Once upon a time, an old Norwegian fisherman took his granddaughter out in his fishing boat. His boat was not the pleasure craft one sees so often today among men who call themselves fisherman. Rather, it was an old workhorse of a boat, a no-nonsense assemblage of nets crusted with salt amid ropes carefully coiled in their proper places on the deck.
Only an hour into the trip, the girl had become impatient with the cruise and began to complain.
“Morfar, let’s go back home. I’m bored. There’s nothing to do here but look at the water.”
The old man, his gentle eyes resting on the girl’s beautiful blonde hair, replied in soft words meant to sooth and calm her growing discontent.
“Datterdatter, the water gives you the life you live. The sea’s bounty is lifeblood for your mother and me and, now, you. There are far worse things to do than look at the water. But, don’t worry, soon there will be more to do than look at the water. Soon, we’ll begin casting nets and, if fortune is our friend, pull them in, laden with fish.”
“Well, I am not interested in fishing, Morfar, so let’s go back home. I have more interesting things to do than catch fish.”
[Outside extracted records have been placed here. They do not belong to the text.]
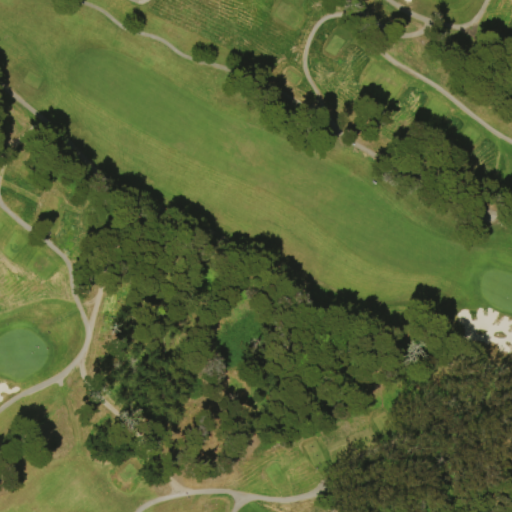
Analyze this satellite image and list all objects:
road: (287, 0)
road: (438, 23)
road: (302, 62)
road: (425, 82)
road: (291, 107)
park: (255, 255)
road: (61, 256)
park: (256, 256)
park: (498, 288)
park: (20, 352)
road: (86, 380)
road: (96, 471)
road: (280, 499)
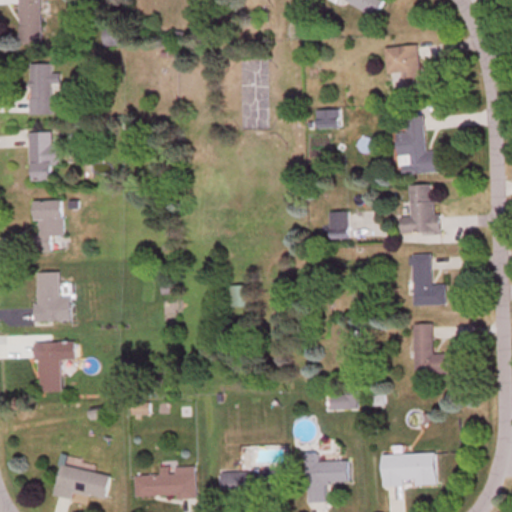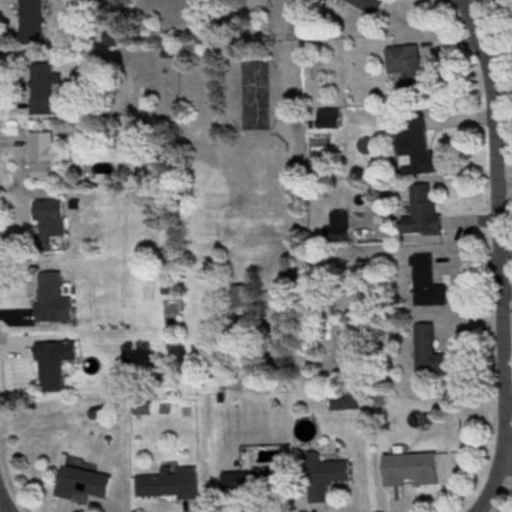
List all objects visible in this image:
building: (33, 23)
building: (411, 70)
building: (45, 90)
building: (419, 152)
building: (46, 158)
building: (424, 215)
building: (52, 220)
road: (496, 256)
building: (429, 285)
building: (54, 300)
building: (432, 355)
building: (55, 367)
building: (413, 472)
building: (87, 475)
building: (324, 479)
building: (254, 486)
building: (170, 488)
road: (3, 503)
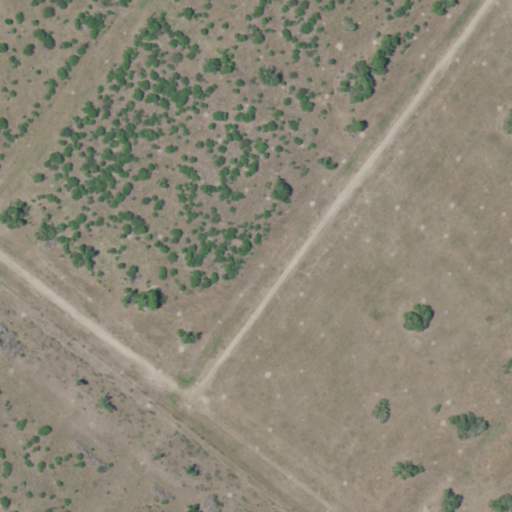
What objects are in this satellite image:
road: (341, 201)
road: (93, 328)
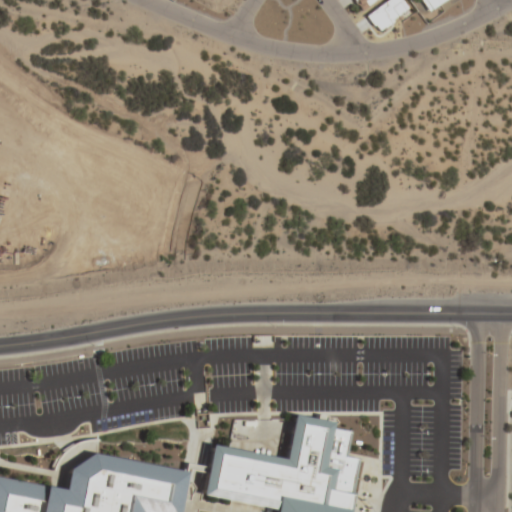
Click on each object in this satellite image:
building: (361, 3)
building: (428, 3)
road: (490, 4)
building: (384, 13)
road: (238, 18)
road: (340, 26)
road: (326, 55)
road: (236, 311)
road: (493, 314)
road: (497, 412)
road: (474, 413)
building: (284, 472)
building: (98, 489)
building: (98, 489)
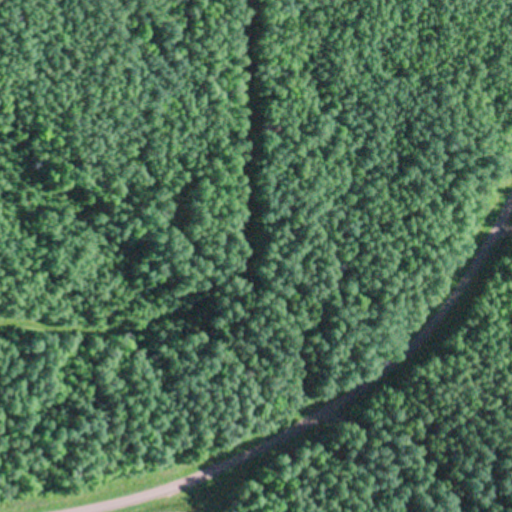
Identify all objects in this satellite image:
road: (332, 410)
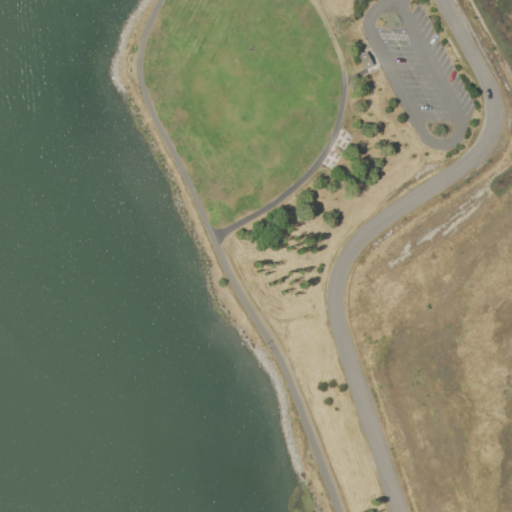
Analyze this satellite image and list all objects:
road: (335, 36)
building: (365, 60)
road: (362, 71)
parking lot: (423, 72)
road: (437, 143)
road: (302, 177)
road: (372, 230)
park: (343, 232)
road: (220, 258)
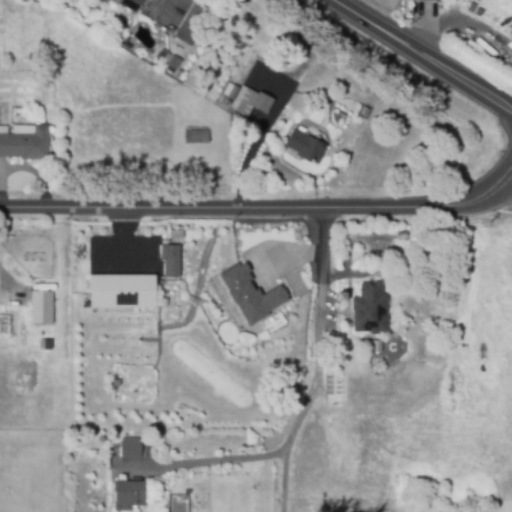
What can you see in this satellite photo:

“Ah, we will go back home in good time. First, I will show you how I catch fish. Next, I will show you how I sell some of the fish I catch to put pickles and vegetables on our table. Finally, when we are back on shore, I will show you how I smoke fish to make the meals we eat.”
[This began as a children’s story. What? John writing a children’s story? Yeah, but you see he gave up midstream. I’m not so good at allegory. I may finish this some day, well before I become a Norwegian grandfather.]